**Tasks to complete**.
1. Translate this sentence from the grep filter bug report into Spanish: "By clicking “Sign up for GitHub”, you agree to our terms of service and privacy statement."
2. Copy the grep filter bug report from "msoszka commented Dec" up to and including "send to elasticsearch.", replacing "grep filter" with "grep plugin".

Skip to content
New issue

Have a question about this project? Sign up for a free GitHub account to open an issue and contact its maintainers and the community.

By clicking “Sign up for GitHub”, you agree to our terms of service and privacy statement. We’ll occasionally send you account related emails.

Already on GitHub? Sign in to your account

Filter grep exclude do not work properly #9753

Open
msoszka opened this issue Dec 19, 2024 · 2 comments
Open

Filter grep exclude do not work properly #9753

msoszka opened this issue Dec 19, 2024 · 2 comments

Comments

@msoszka
Copy link

msoszka commented Dec 19, 2024

Bug Report

Describe the bug
According to:

https://docs.fluentbit.io/manual/pipeline/filters/grep

It's possible to use regex in grep filter, but even if regex properly catch phrase on rubular it's still send to elasticsearch.

To Reproduce

  • Rubular link if applicable:

https://rubular.com/r/SgsgprT8Ndnk6d (qmailnospam parser)
https://rubular.com/r/TjcZTQ7T0iY3K7 (qmailspam parser)

  • Example log message if applicable:
Dec 19 13:27:58 mail01 qmail-scanner[25988]: SA:SPAM-REJECTED:RC:0(1.2.3.4):SA:1(139.0/6.8): 2.136989 9429 [email protected] [email protected] Some_random_email_subject <[email protected]> mail01173461127680125988-unpacked:9429
  • Steps to reproduce the problem:

Create two inputs on the same log with diffrent databases and tags:

[INPUT]
    Name tail
    Path /var/log/mail.log
    Parser qmailnospam
    Tag logs.qmail
    DB /etc/fluent-bit/mail.db

[INPUT]
    Name tail
    Path /var/log/mail.log
    Parser qmailspam
    Tag logs.spam
    DB /etc/fluent-bit/mail-spam.db

Apply filters:

[FILTER]
    Name grep
    Match logs.qmail
    Exclude log /SA:SPAM\-\D+\:RC:/

[FILTER]
    Name grep
    Match logs.spam
    Exclude log /Clear\:RC\:0/

[FILTER]
    Name grep
    Match logs.*
    Exclude log /Clear\:RC\:1/

[FILTER]
    Name parser
    Parser qmailnospam
    Match logs.qmail
    Key_Name log
    Preserve_Key True
    Reserve_data True

[FILTER]
    Name parser
    Parser qmailspam
    Match logs.spam
    Key_Name log
    Preserve_Key True
    Reserve_data True

And I see the same log in elasticsearch with sascore and without sascore - as it's parsed two times, but Exclude log /SA:SPAM\-\D+\:RC:/ should exclude this log from logs.qmail so only log with should be send to ES.

[Data entries]
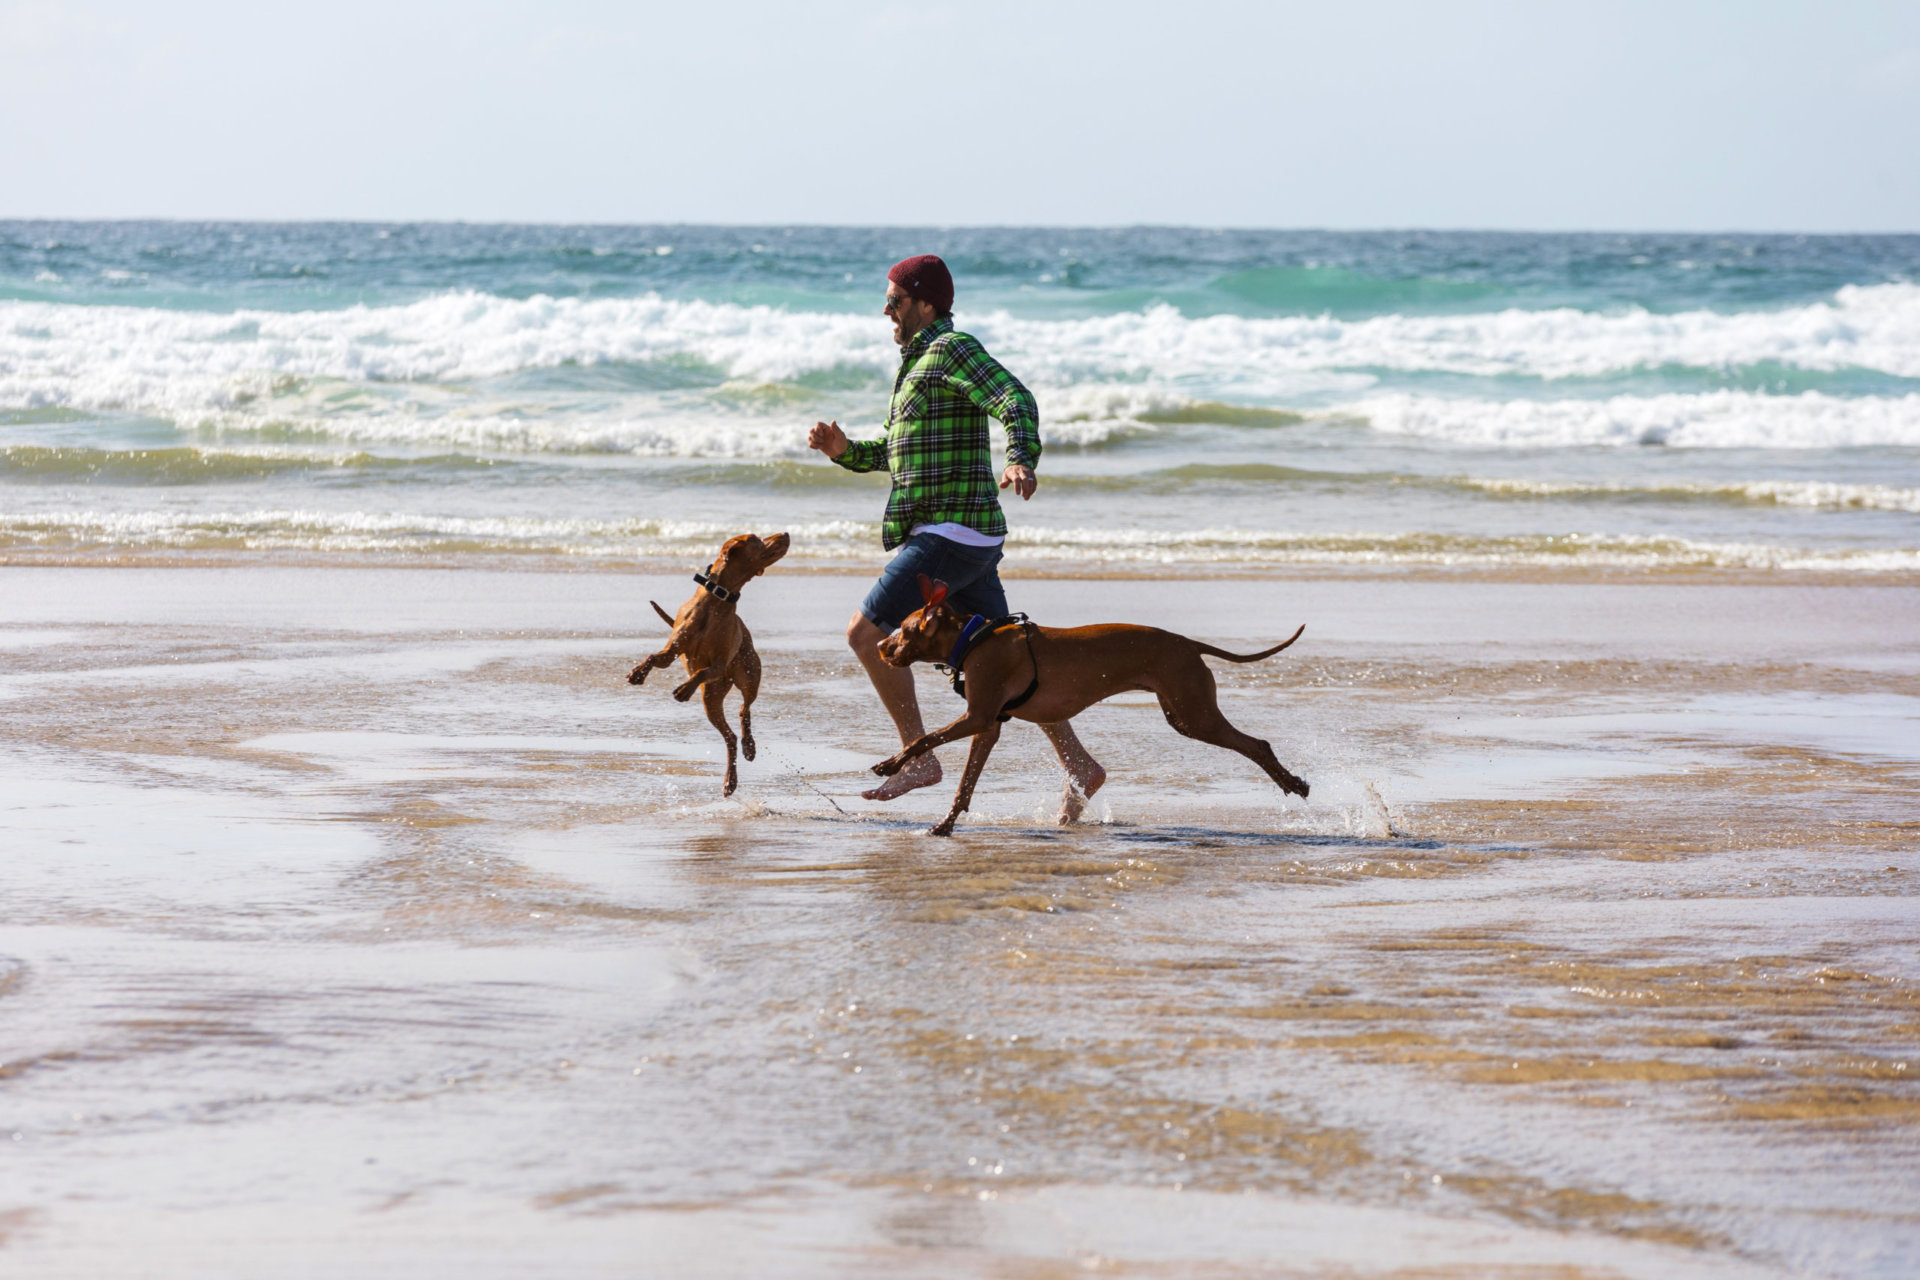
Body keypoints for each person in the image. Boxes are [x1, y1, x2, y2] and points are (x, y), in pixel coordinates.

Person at [807, 254, 1105, 820]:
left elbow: (1014, 400)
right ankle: (1079, 765)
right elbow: (895, 458)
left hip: (951, 534)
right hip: (965, 539)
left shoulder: (951, 349)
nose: (886, 310)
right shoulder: (916, 366)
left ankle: (918, 759)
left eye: (894, 300)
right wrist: (843, 452)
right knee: (1007, 664)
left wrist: (1019, 459)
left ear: (926, 304)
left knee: (866, 634)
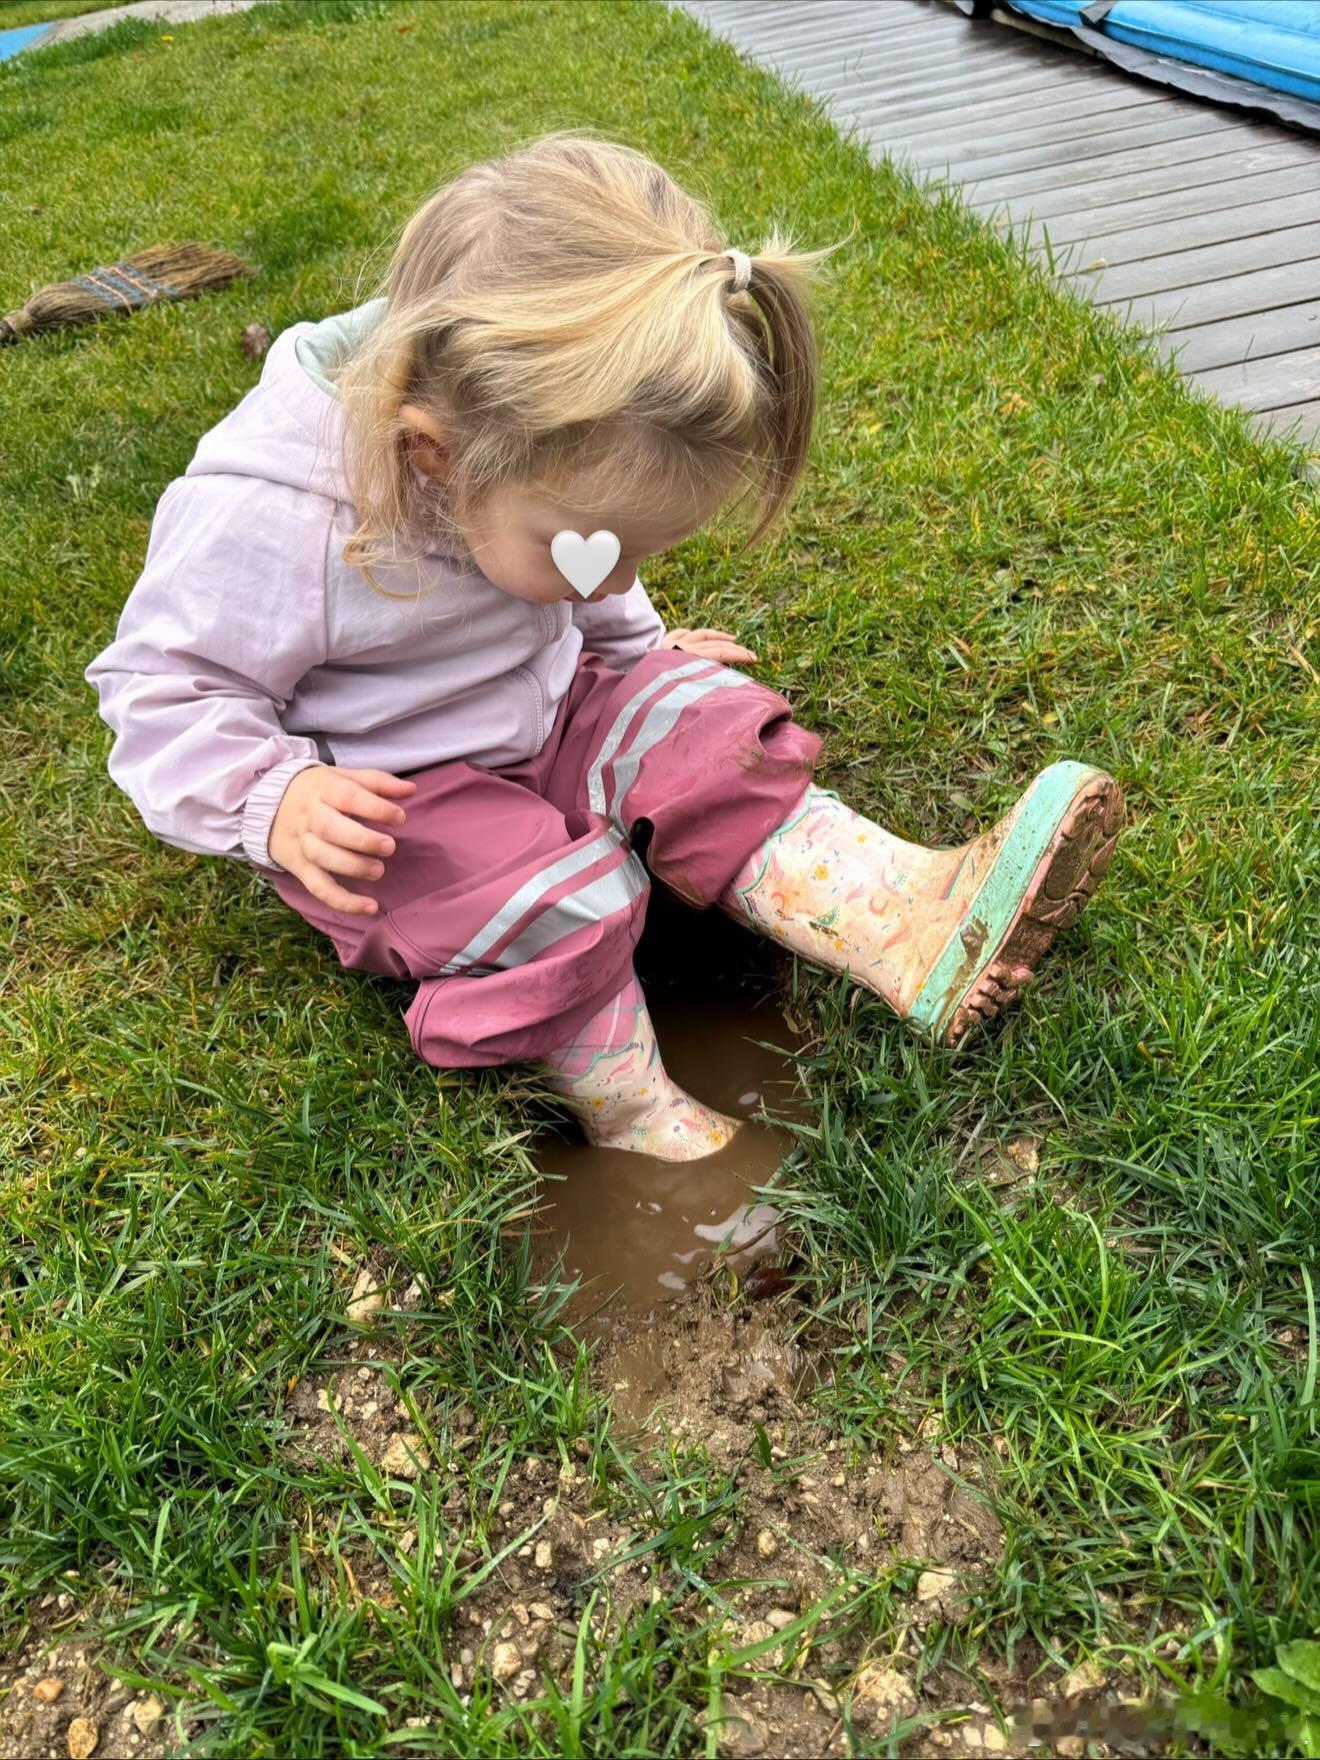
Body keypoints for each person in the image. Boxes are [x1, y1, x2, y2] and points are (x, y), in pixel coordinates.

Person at [84, 132, 1123, 1163]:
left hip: (538, 709)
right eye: (590, 548)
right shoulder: (275, 520)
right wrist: (275, 801)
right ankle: (629, 1111)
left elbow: (594, 585)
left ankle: (903, 918)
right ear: (433, 456)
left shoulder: (534, 476)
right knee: (557, 899)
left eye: (643, 550)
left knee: (706, 729)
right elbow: (159, 690)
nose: (617, 579)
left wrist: (646, 653)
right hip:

**Results of the tasks**.
1. Al hacer clic en “Sign up for GitHub”, aceptas nuestros términos de servicio y nuestra declaración de privacidad.

2.
msoszka commented Dec 19, 2024

Bug Report

Describe the bug
According to:

https://docs.fluentbit.io/manual/pipeline/filters/grep

It's possible to use regex in grep plugin, but even if regex properly catch phrase on rubular it's still send to elasticsearch.